Presunto incidente sul lavoro a Nardò: Procura dispone dissequestro del Teatro Comunale

Ad ogni modo, l’inchiesta procede ed il reato ipotizzato è “lesioni personali colpose”. Come atto dovuto, sono stati iscritti due nominativi nel registro degli indagati, tra cui quello del titolare della ditta che stava eseguendo i lavori.

Tribunale

Tolti i sigilli al Teatro Comunale di Nardò, posto sotto sequestro il 2 marzo scorso in seguito ad un presunto incidente sul lavoro.

Il provvedimento, a firma del pubblico ministero Roberta Licci, è stato disposto nei giorni scorsi al termine della prima fase di accertamenti eseguiti dai carabinieri del Commissariato di Nardò, guidati dal comandante Pantaleo Nicolì, e dagli agenti dello Spesal. Sono stati effettuati tutti i sopralluoghi necessari e dunque, non ci sarebbero più le esigenze cautelari per mantenere l’immobile sotto sequestro.

Naturalmente le indagini non sono ancora concluse, ma sembrerebbe che l’operaio di Nardò, condotto al Pronto Soccorso dell’ospedale “Sambiasi” e poi trasferito d’urgenza presso il reparto di Neurochirurgia del “Vito Fazzi”, sia stato vittima di un incidente sul lavoro. Le sue condizioni sono comunque in miglioramento e i medici hanno sciolto la prognosi.

Ad ogni modo, l’inchiesta procede ed il reato ipotizzato è “lesioni personali colpose”. Come atto dovuto in vista di ulteriori accertamenti, sono stati iscritti due nominativi nel registro degli indagati, tra cui quello del titolare della ditta che stava eseguendo i lavori.

Non solo, poiché sempre in base alle prime risultanze investigative, l’operaio sarebbe risultato positivo al drug test. L’uomo, che come detto è in fase di miglioramento, sarà ascoltato nelle prossime ore dagli inquirenti, per fare chiarezza sulla dinamica che presenta ancora delle incongruenze. Soprattutto, bisognerà accertare se l’operaio fosse stato regolarmente assunto o lavorasse in nero.

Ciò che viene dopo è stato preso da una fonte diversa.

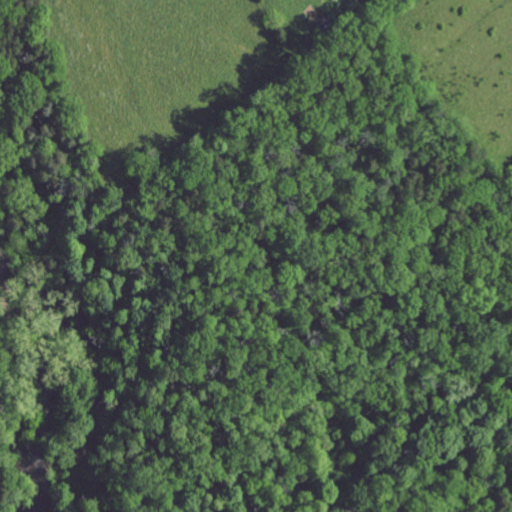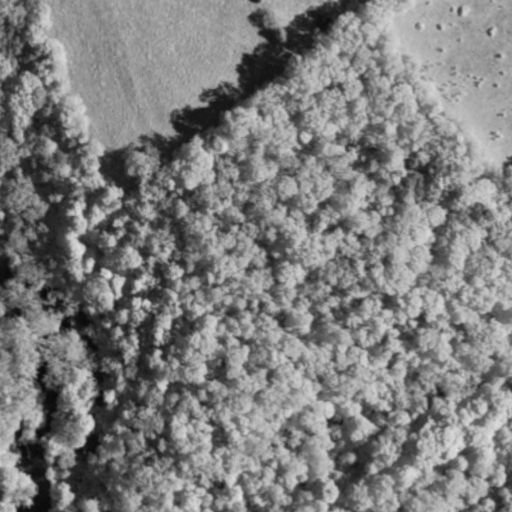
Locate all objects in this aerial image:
river: (37, 390)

Secondo una prima ricostruzione, il 46enne di Nardò nella tarda mattinata del 2 marzo, stava svolgendo alcuni lavori di falegnameria, per conto di una ditta privata all‘interno del teatro. Ad un certo punto, sarebbe precipitato al suolo e subito condotto in ospedale con delle profonde ferite al cranio. In un primo momento, gli stessi sanitari avevano pensato che l’uomo fosse stato vittima di un pestaggio. Dopo l’ascolto di alcuni testimoni e la visione delle immagini di video sorveglianza, si sarebbe cominciato a battere la pista dell’incidente sul lavoro,
Venne così disposto in serata, il sequestro probatorio del teatro per conservare inalterato lo stato dei luoghi.